Generalized and Mechanistic PV Module Performance Prediction From Computer Vision and Machine Learning on Electroluminescence Images

Abstract

Electroluminescence (EL) imaging of photovoltiac (PV) modules offers high-speed, high-resolution information about device performance, affording opportunities for greater insight and efficiency in module characterization across manufacturing, research and development, and power plant operations and management. Predicting module electrical properties from EL image features is a critical step toward these applications. In this article, we demonstrate quantification of both generalized and performance mechanism-specific EL image features, using pixel intensity-based and machine learning classification algorithms.
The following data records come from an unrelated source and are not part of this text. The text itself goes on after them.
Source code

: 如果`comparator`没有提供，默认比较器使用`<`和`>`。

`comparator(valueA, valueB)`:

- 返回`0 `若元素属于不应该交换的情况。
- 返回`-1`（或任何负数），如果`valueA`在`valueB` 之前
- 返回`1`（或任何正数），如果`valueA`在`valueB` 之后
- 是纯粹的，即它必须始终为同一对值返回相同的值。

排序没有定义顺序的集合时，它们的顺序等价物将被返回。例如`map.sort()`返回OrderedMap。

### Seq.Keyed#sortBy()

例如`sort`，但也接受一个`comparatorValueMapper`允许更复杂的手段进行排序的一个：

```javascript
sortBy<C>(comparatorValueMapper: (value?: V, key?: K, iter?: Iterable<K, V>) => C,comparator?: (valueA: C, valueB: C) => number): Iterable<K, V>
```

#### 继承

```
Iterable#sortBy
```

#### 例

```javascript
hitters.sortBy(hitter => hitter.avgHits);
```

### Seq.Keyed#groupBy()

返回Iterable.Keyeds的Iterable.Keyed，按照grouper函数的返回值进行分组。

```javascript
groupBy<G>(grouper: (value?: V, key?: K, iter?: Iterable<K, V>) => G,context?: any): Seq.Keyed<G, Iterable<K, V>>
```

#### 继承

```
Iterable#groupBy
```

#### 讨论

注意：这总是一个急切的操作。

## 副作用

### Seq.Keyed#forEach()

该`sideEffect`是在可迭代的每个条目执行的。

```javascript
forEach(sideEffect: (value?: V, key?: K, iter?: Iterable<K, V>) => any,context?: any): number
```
From EL image features, we build predictive models for PV module power and series resistance, using time-series current–voltage ( I–V ) and EL data obtained stepwise on five brands of modules spanning three Si cell types through two accelerated exposures: damp heat (DH) (85 $^\circ$ C/85% RH) and thermal cycling (TC) (IEC 61215). In total, 195 pairs of EL images and I–V characteristics were analyzed, yielding 11 700 individual PV cell images. A convolutional neural network was built to classify cells by the severity of busbar corrosion with high accuracy (95%). Generalized power predictive models estimated the maximum power of PV modules from EL images with high confidence and an adjusted- $R^2$ of 0.88, across all module brands and cell types in extended DH and TC exposures. Mechanistic degradation prediction was demonstrated by quantification of busbar corrosion in EL images of three module brands in DH, and subsequent modeling of series resistance using these mechanism-specific EL image features. For modules exhibiting busbar corrosion, we demonstrated series resistance predictive models with adjusted- $R^2$ of up to 0.73.